Native Americans are also a crucial political ally of Biden. They helped Biden win Arizona in the 2020 contest and will be just as important in next year’s election.
In 2017, Democratic President Barack Obama withdrew from a full landmark designation. The idea was met with hostility from Arizona’s Republican governor and two senators. Dan-Gov. Doug Ducey threatened legal action, saying Arizona already has enough national monuments.
Opponents of the monument’s creation have argued that it will not help combat an ongoing drought and could prevent forest thinning and deter hunters from controlling wildlife populations. Ranchers in Utah, near the Arizona border, say the landmark designation would deprive them of private property.

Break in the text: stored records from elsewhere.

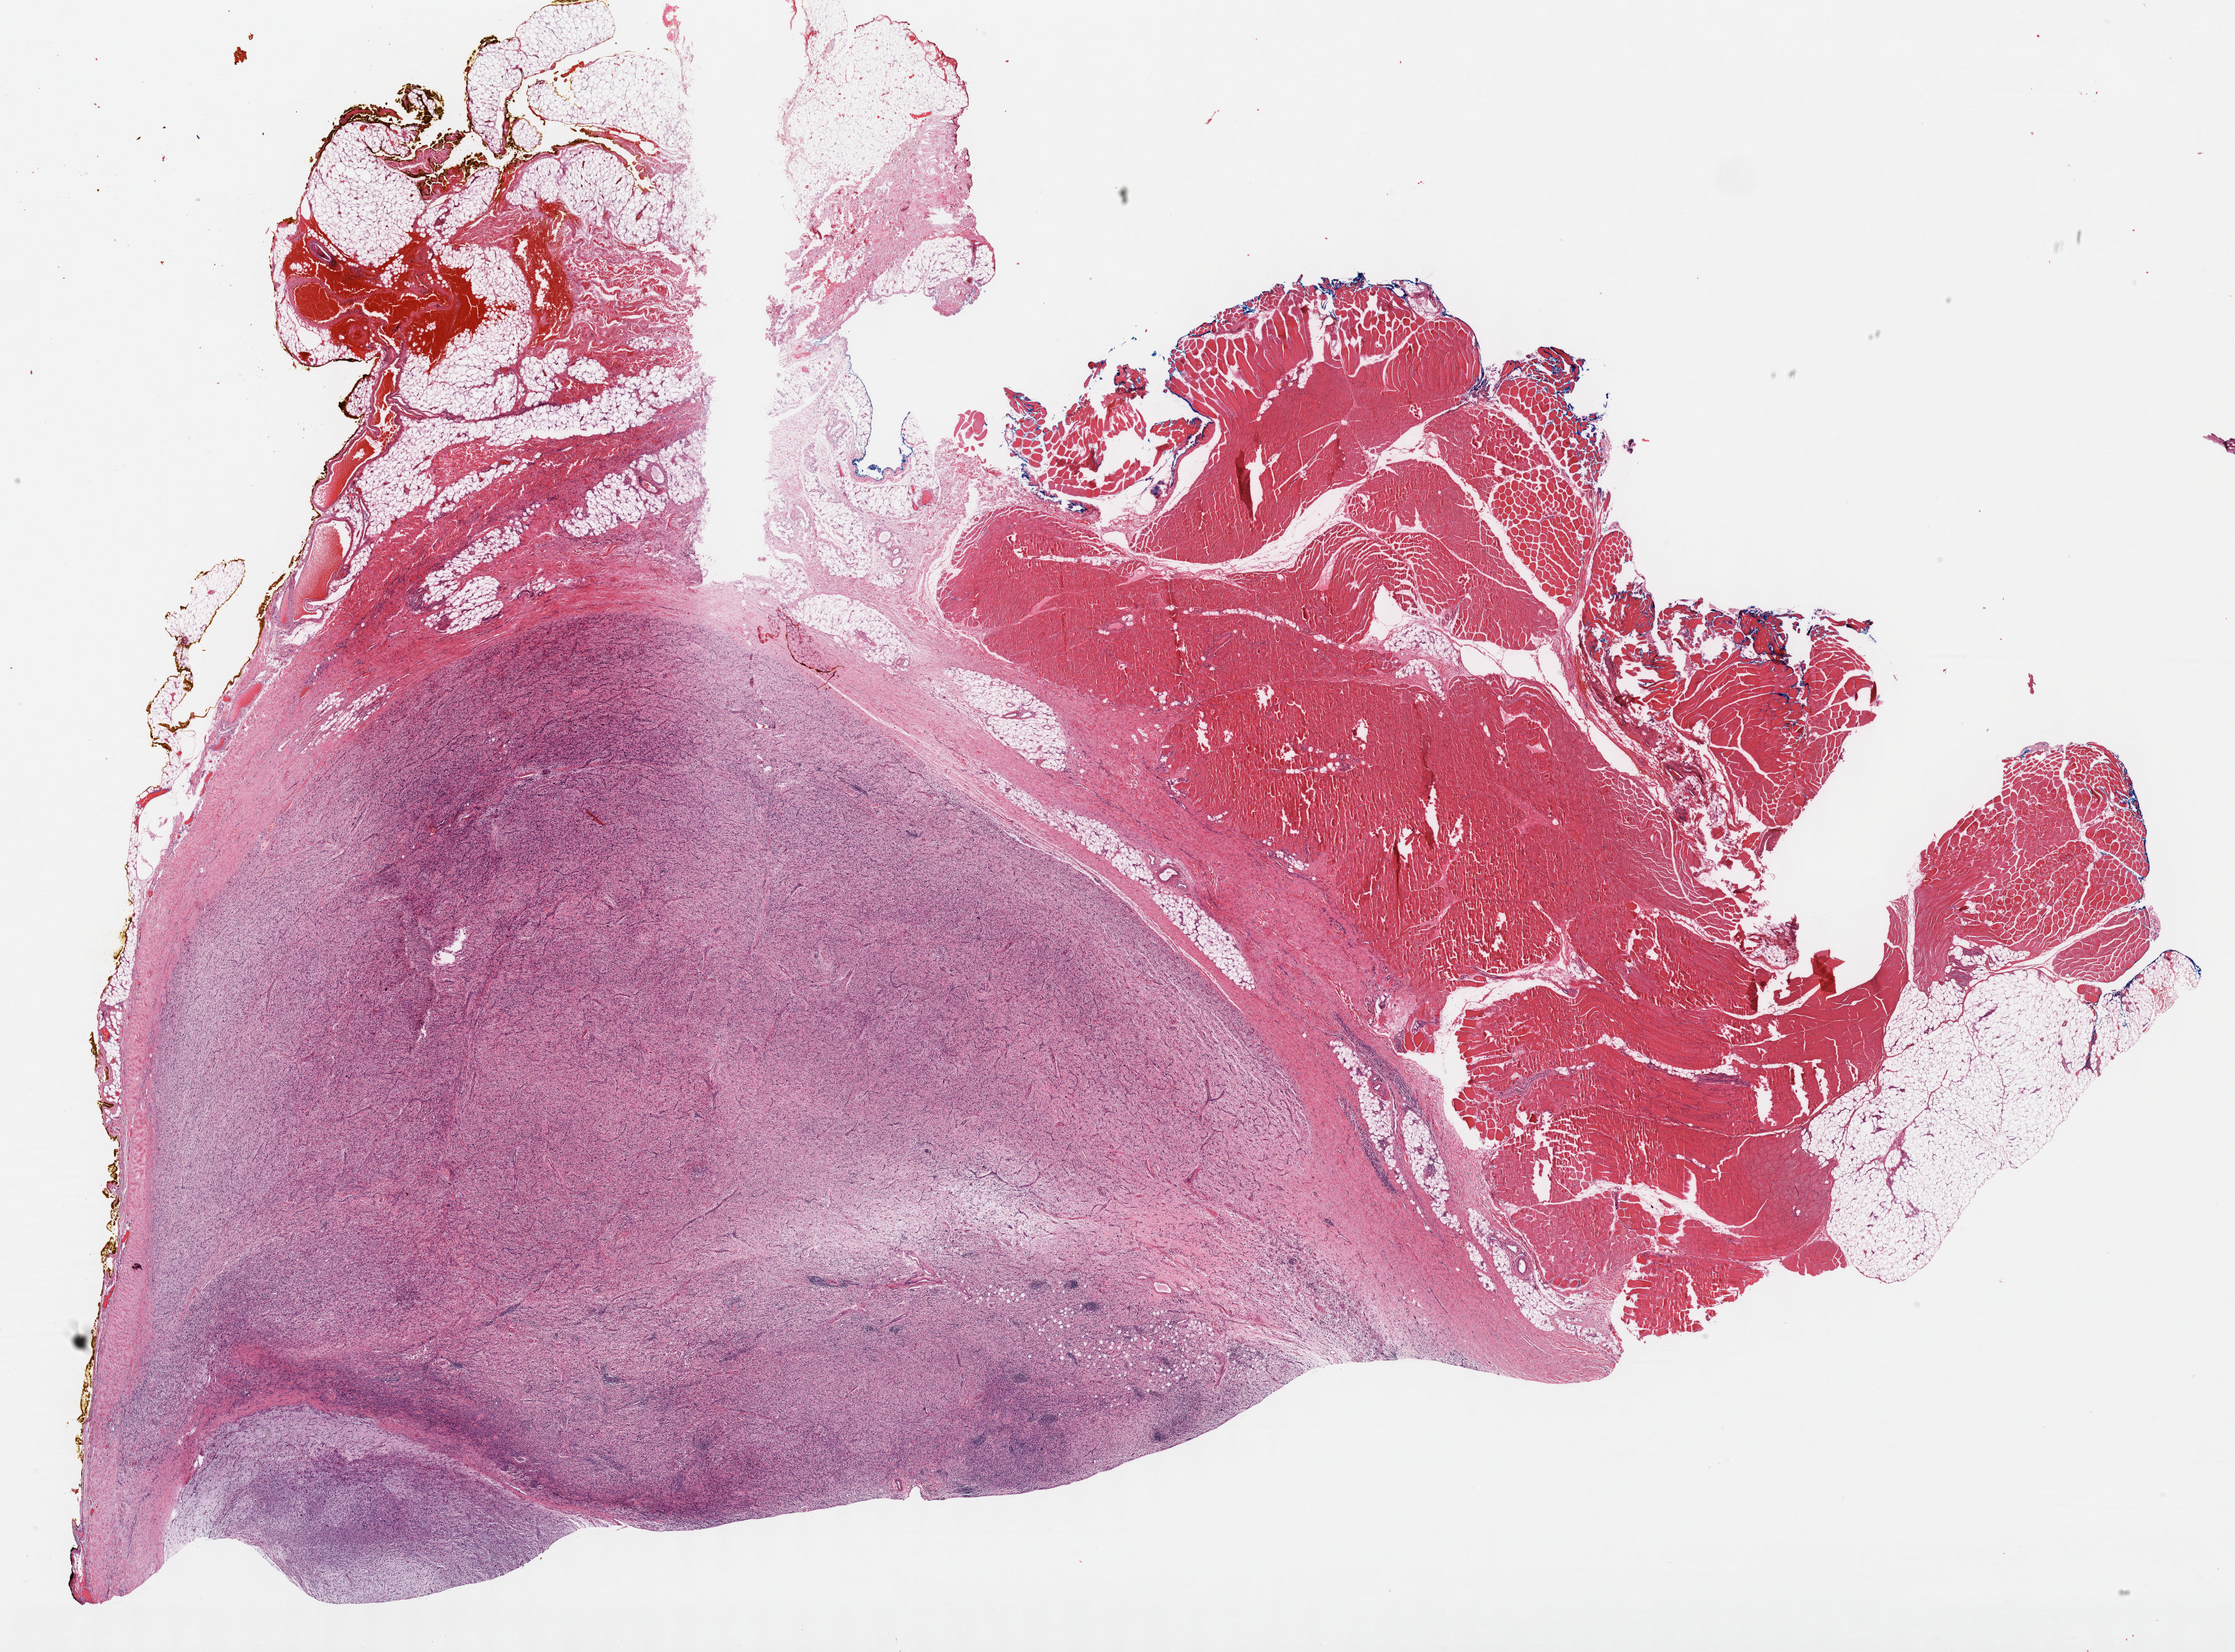
H&E whole-slide image — shown as a low-resolution overview of the whole scanned area (about 28.7 x 21.2 mm, slide scanned at 40x), formalin-fixed paraffin-embedded (FFPE) diagnostic section, sample: primary tumour, connective, subcutaneous and other soft tissues. Male, age 35 years at initial diagnosis.
Histologic diagnosis: Fibromyxosarcoma (connective, subcutaneous and other soft tissues of lower limb and hip).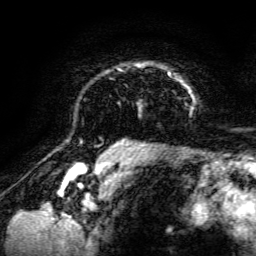
Breast MRI, one axial slice; cropped to one breast; dynamic contrast-enhanced series, time point 2 of 6 at this slice position (early post-contrast); 3 T; TE 4.7 ms, TR 8.9 ms; 256 × 256 image matrix, field of view 180 × 180 mm. Female patient.
Structures marked on this image (semi-automatically segmented with operator editing):
- enhancing-tissue mask used for the functional tumour volume (all voxels passing the contrast-enhancement thresholds inside the analysis volume; usually the tumour): box from (x=115, y=63) to (x=194, y=142) px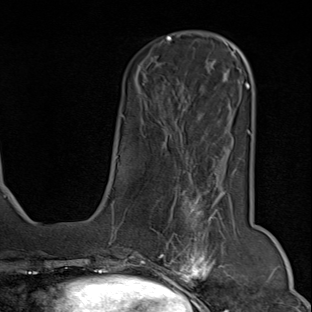
Breast MRI (dynamic contrast-enhanced), one axial slice. Position 24 of 80 along the scan axis. Cropped to one breast. Dynamic contrast-enhanced series, time point 2 of 9 at this slice position (early post-contrast). 1.5 T. TE 1.8 ms, TR 4.3 ms. 2 mm slice thickness. 312 × 312 image matrix, field of view 219 × 219 mm. Female patient.
Outlined on this slice (semi-automatically segmented with operator editing):
- enhancing-tissue mask used for the functional tumour volume (all voxels passing the contrast-enhancement thresholds inside the analysis volume; usually the tumour): bounding box (x1, y1, x2, y2) in pixels: (150, 172, 248, 294)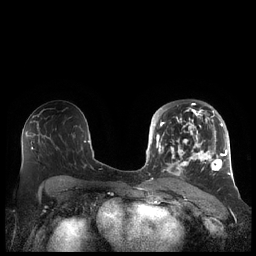
Breast MRI (dynamic contrast-enhanced), one axial slice. Slice 121 of 248 in the series (ordered by position). Dynamic contrast-enhanced series, time point 2 of 7 at this slice position (early post-contrast). 1.5 T. TE 1.9 ms, TR 4.1 ms. 256 × 256 image matrix, field of view 340 × 340 mm. Female patient.
Outlined on this slice (semi-automatic segmentation, software-assisted and operator-edited):
- enhancing-tissue mask used for the functional tumour volume (all voxels passing the contrast-enhancement thresholds inside the analysis volume; usually the tumour): bounding box <156,104,227,178> (left, top, right, bottom; pixels)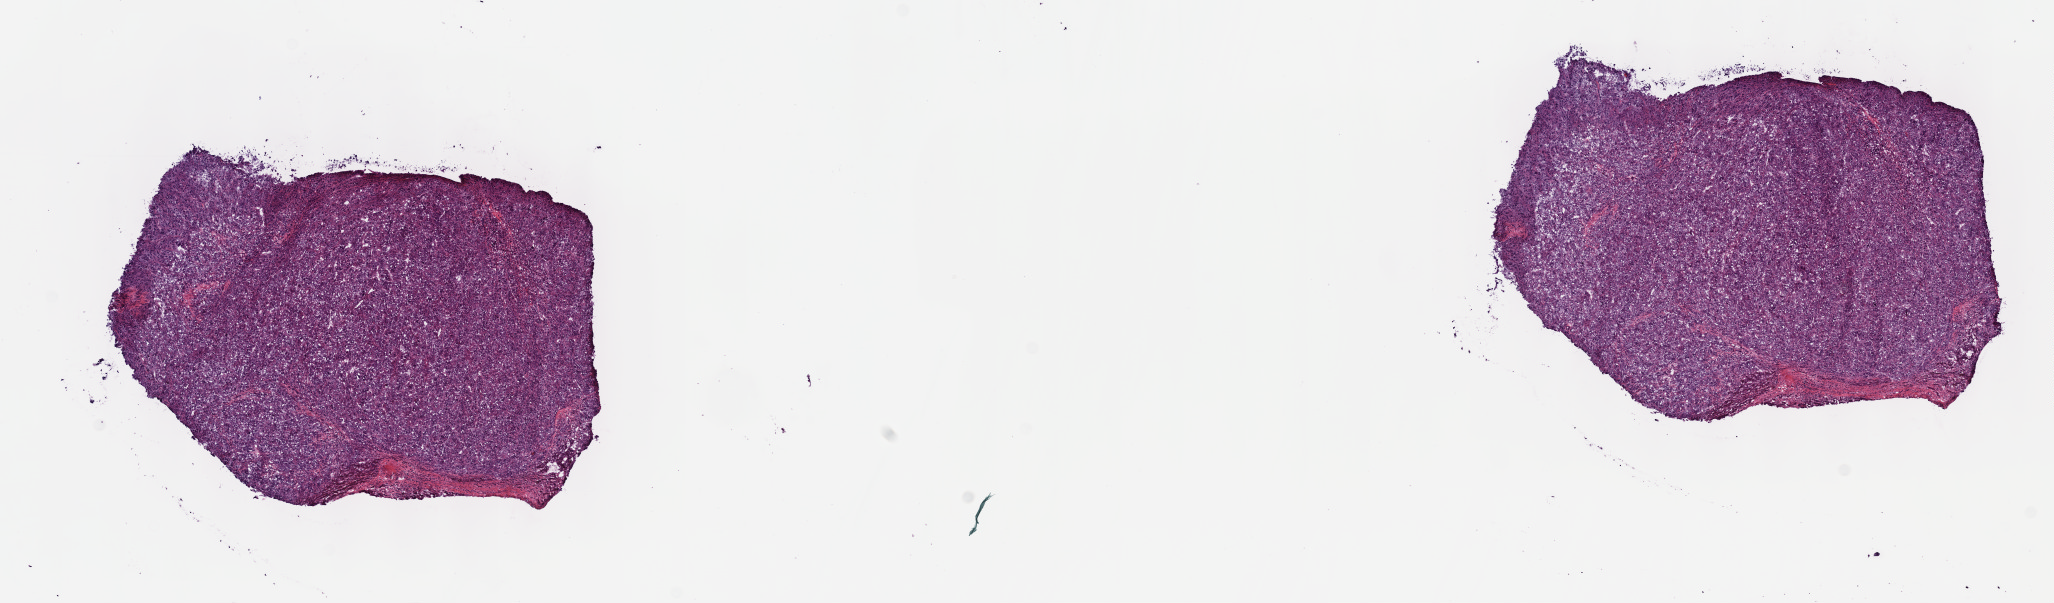
Hematoxylin and eosin (H&E) stained whole-slide image — a low-resolution overview of the entire scanned area, about 16.6 x 4.9 mm (acquisition: 40x scan), frozen section, liver, primary tumour sample. Male, age 68 years at initial diagnosis. Histologic grade: G3 (poorly differentiated). Pathologist review of this section (percent, as recorded): tumour cells 90%, tumour nuclei 95%, normal cells 0%, stromal cells 8%, necrosis 2%. Inflammatory infiltration, as recorded: lymphocyte infiltration 3%, monocyte infiltration 1%, neutrophil infiltration 1%.
AJCC pathologic stage: IIIA (7th edition). Histologic diagnosis: Hepatocellular carcinoma, NOS.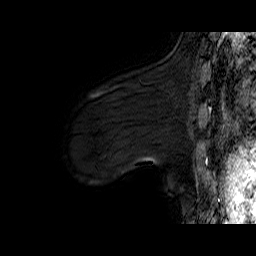
Breast MRI (dynamic contrast-enhanced), one sagittal slice. Position 12 of 60 along the scan axis. Dynamic contrast-enhanced series, time point 2 of 6 at this slice position (early post-contrast). 1.5 T. TE 6.4 ms, TR 32.9 ms. 4 mm slice thickness. 256 × 256 image matrix, field of view 200 × 200 mm. Female patient. From the clinical record (not read from this slice): setting: breast cancer imaged before/during neoadjuvant chemotherapy; receptor status: HER2-positive.
Structures marked on this image (semi-automatically segmented with operator editing):
- analysis volume of interest (the breast-tissue region the enhancement analysis was run in; not a lesion): bounding box (x1, y1, x2, y2) in pixels: (78, 94, 152, 149)
- tumour enhancement mask (voxels above the 100 % enhancement threshold inside the analysis volume of interest): (89, 94, 99, 98)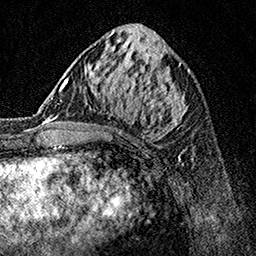
Breast MRI, one axial slice. Position 61 of 160 along the scan axis. Cropped to one breast. Dynamic contrast-enhanced series, time point 2 of 7 at this slice position (early post-contrast). 1.5 T. TE 3.5 ms, TR 7.2 ms. 1 mm slice thickness. 256 × 256 image matrix, field of view 165 × 165 mm. Female patient.
Outlined on this slice (semi-automatic segmentation, software-assisted and operator-edited):
- enhancing-tissue mask used for the functional tumour volume (all voxels passing the contrast-enhancement thresholds inside the analysis volume; usually the tumour): box from (x=62, y=70) to (x=190, y=159) px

The landscape of Arizona’s political delegation has changed significantly since then. Gov. Katie Hobbs, Democratic Senator Mark Kelly, and Senator Kyrsten Sinema, an independent, are all on board. Hobbs, a Democrat, has openly urged Biden to issue an nomination. In a letter to Biden in May, Hobbs claimed she heard from people across the political spectrum, including sports groups and outdoor groups, in support of a monument.
Mining companies and the areas that would benefit from their activities remain strongly opposed.
Buster Johnson, a Mohave County supervisor, said the monument proposal feels exclusively politically driven and that another hearing on the matter should have taken place.
He sees no point in not tapping uranium and making the country less dependent on Russia. Russia and former Soviet republics now supply nearly half of all US nuclear fuel.
“We need uranium for the security of our country,” Johnson said. “We’re out of the game.”
President Joe Biden greets Rep. Ruben Gallego, D-Ariz., and Rep. Raul Grijalva, D-Ariz., upon arrival at Grand Canyon National Park Airport
There are no uranium mines operating in Arizona, although the Pinyon Plain Mine just south of Grand Canyon National Park has been under development for years. Other claims are within grace.
The federal government has said nearly a dozen mines in the area that have been withdrawn from new mining claims may still be open even with the monument designation because their claims were established before 2012.
After Arizona, Biden will continue to Albuquerque on Wednesday, where he will talk about how the fight against climate change has created new jobs.
He will visit Salt Lake City on Thursday to celebrate the first anniversary of the PACT law, which provides new benefits to veterans who were exposed to toxic substances. He will also hold a re-election fundraiser in each city.